Les attentats contre Charlie Hebdo et un supermarché casher continuent à susciter de nombreux débats. Ces assassinats ont secoué les consciences non seulement parce qu’un symbole essentiel des valeurs occidentales a été visé – la liberté -, mais parce qu’ils ont amené en pleine lumière une menace latente, souterraine, un « monstre » qui peut frapper aveuglément, n’importe quand et n’importe qui.

Pourquoi notre société a produit un tel abcès, alors qu’elle fait partie des plus prospères du monde – même un pauvre en France est aisé comparé aux pauvres des pays émergeants.
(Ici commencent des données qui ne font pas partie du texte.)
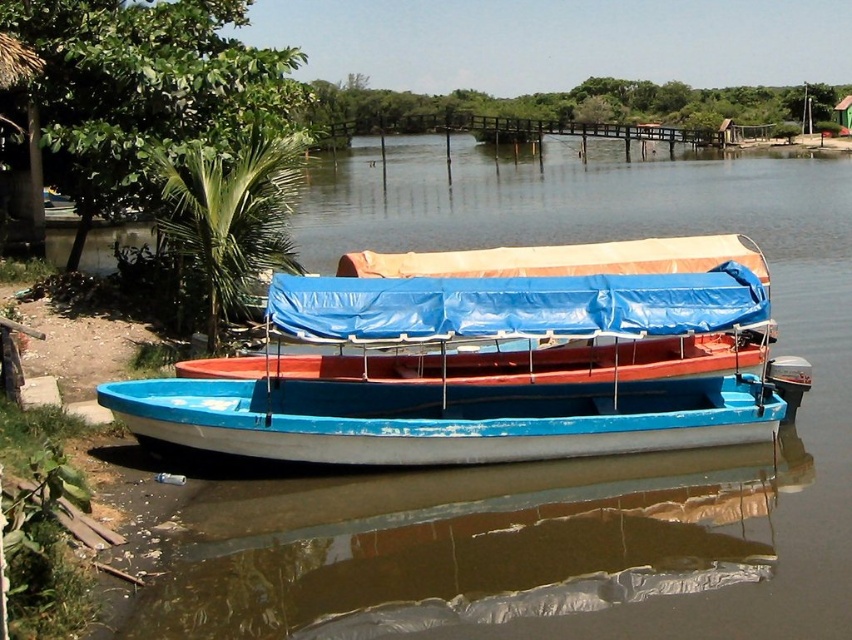
Based on the photo, between blue plastic boat at center and blue painted wood canoe at center, which one is positioned lower?

Positioned lower is blue painted wood canoe at center.

Where is `blue plastic boat at center`? blue plastic boat at center is located at coordinates (490, 360).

La réponse ne saurait être simple, tant les causes semblent multifactorielles et reposent toujours, en dernière analyse, sur un facteur psychologique individuel. Mais on ne peut nier qu’il s’agit avant tout d’un problème religieux, c’est-à-dire de ce qui relie une communauté à la fois entre elle et à une transcendance commune.

La France a un problème avec son interprétation de la laïcité, qu’elle brandit comme un bouclier devant la projection d’une supposée menace islamiste. Mais si la France est le pays occidental qui compte le star-364184_1280plus grand nombre de candidats au jihad, elle est aussi le plus grand consommateur d’anxiolytiques et autres antidépresseurs, et réputée pour être la nation la plus pessimiste du monde. Le mal intérieur dont elle souffre dépasse le problème représenté par une minorité qui lui sert d’exutoire. La France souffre d’un mal-être existentiel, d’un manque profond de vision, de sens.

Pour vivre une vie pleinement humaine et épanouie nous avons besoin de lui donner un sens, dans la double acception de ce mot : une signification et une direction. Autrefois la religion jouait ce rôle, puis elle a été remplacée par la notion de progrès, paradigme qui s’est délité à son tour avec le constat que nous avons atteint les limites dans notre exploitation des ressources de la planète. A présent, il nous faut trouver une nouvelle Etoile vers laquelle tous les regards peuvent se tourner, vers laquelle nous pouvons tous marcher, main dans la main, et non pas l’un contre l’autre.